Note that contribution links are used to denote the primary reason for the choice of Tasks, while correlation links denote "side-effects" that relate to these Tasks. Finally, the diagram also adds the Belief "Card can be stolen" to support the fact that CardReaders are only providing "some+" contribution to the Security Softgoal.

This diagram illustrates that reasoning related to Softgoals may be "context dependent" and needs to be considered within the boundaries of an Actor. For the Developer Actor, we can argue that the Development organization is very concerned about Security. It may even be an important factor to being chosen a supplier of the financial institution. They would therefore rather choose Biometric Authentication than Card Readers, although it is the more expensive authentication method.

The next diagram shows the Financial institution Actor now receives the system deliverables and wishes to deploy the system further to its Retailer clients. During its deployment process the financial institution first verifies the system deliverables. This is denoted by the VerifySystem Task. Note that this task is dependent on receiving the system deliverables from the Developers. This dependency is denoted by the TheSystemDeliverable Resource dependency link between the Developer actor and the Financial Institution Actor. The next step in the financial institutions’ deployment process, is to data relate to the distribution of the system. This data involves among others handling of the systems software to be distributed. Similarly to the Developers Actor, the Financial Institution is concerned with Security, and wishes to Authenticate users who deal with the tracking system.

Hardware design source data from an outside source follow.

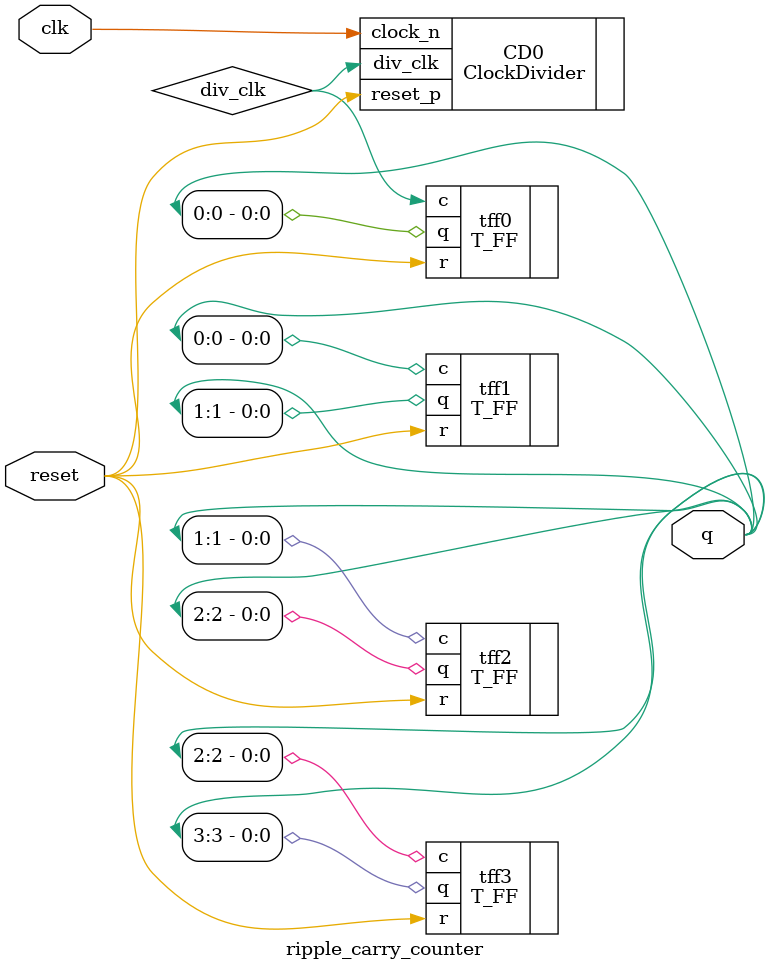
<source format=v>
module ripple_carry_counter
(
    input clk, reset,
    output [3:0] q
);

	wire div_clk;

  ClockDivider CD0
  (
	.clock_n(clk),
	.reset_p(reset),
	.div_clk(div_clk)
	);
  // Instanstiate T_FF modules

  T_FF tff0
  (
      .c(div_clk),
      .r(reset),
      .q(q[0])
  );
  
  T_FF tff1
  (
      .c(q[0]),
      .r(reset),
      .q(q[1])
  );
  
  T_FF tff2
  (
      .c(q[1]),
      .r(reset),
      .q(q[2])
  );
  
  T_FF tff3
  (
      .c(q[2]),
      .r(reset),
      .q(q[3])
  );
  
endmodule
  
  
  
</source>
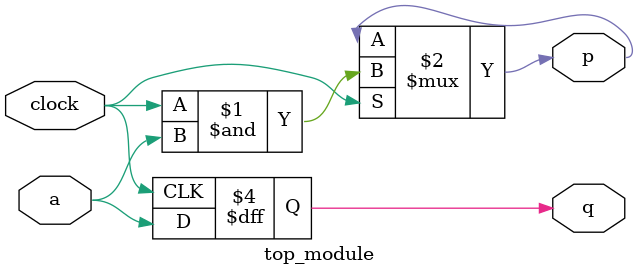
<source format=v>
module top_module (
    input clock,
    input a,
    output p,
    output q);
    
    assign p = clock? (clock & a) : p;
    
    always@(negedge clock) begin
        q <= a;
    end


endmodule

</source>
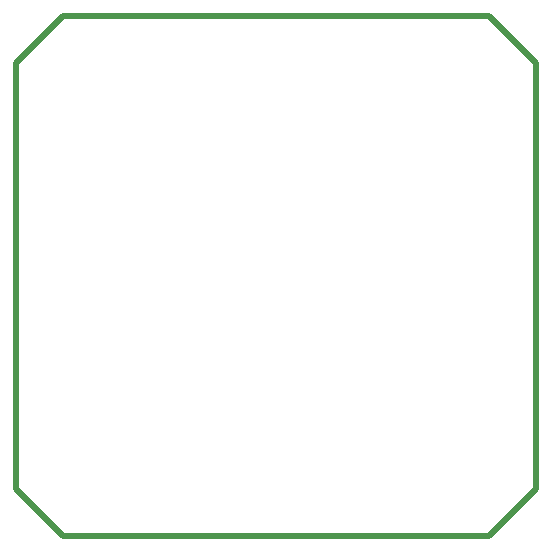
<source format=gko>
%FSLAX33Y33*%
%MOMM*%
%ADD10C,0.508*%
D10*
%LNpath-0*%
G01*
X0Y40000D02*
X4000Y44000D01*
X40000Y44000*
X44000Y40000*
X44000Y4000*
X40000Y0*
X4000Y0*
X0Y4000*
X0Y40000*
%LNmechanical details_traces*%
M02*
</source>
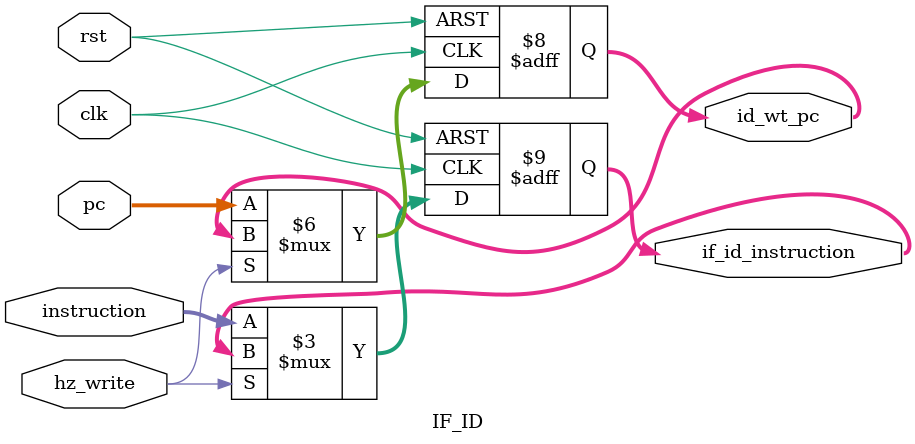
<source format=v>
module IF_ID #(
    parameter REG_NUM_BITWIDTH = 5 ,
    parameter WORD_BITWIDTH    = 32
) (
    input                          clk              ,
    input                          rst              ,
    input                          hz_write         ,
    input      [WORD_BITWIDTH-1:0] pc               ,
    input      [WORD_BITWIDTH-1:0] instruction      ,
    output reg [WORD_BITWIDTH-1:0] id_wt_pc         , //write through
    output reg [WORD_BITWIDTH-1:0] if_id_instruction
);
    always @(posedge clk or posedge rst) begin
        if (rst) begin
            id_wt_pc          <= 0;
            if_id_instruction <= 0;
        end else begin
            if (hz_write) begin
                id_wt_pc          <= id_wt_pc;
                if_id_instruction <= if_id_instruction;
            end else begin
                id_wt_pc          <= pc;
                if_id_instruction <= instruction;
            end
        end
    end
endmodule

</source>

In this example, the same alternatives for authentication are considered. However, the financial institution may argue, that since its premises are rigorously secured anyway, Biometrics would be "overkill", while a CardReader authentication system might be enough for securing the access to the software code that is uploaded for further distribution (within the tracking system). Note that if the Security Institution would already have Card Readers installed on site, then using a card reader would have a synergistic effect on the costs involved for authentication. Since such systems are already widely used anyway. This consideration was, however, omitted from the diagram, and would have involved a correlation link between the CardReaderAuthentication Task and the Cost Softgoal of some positive extent.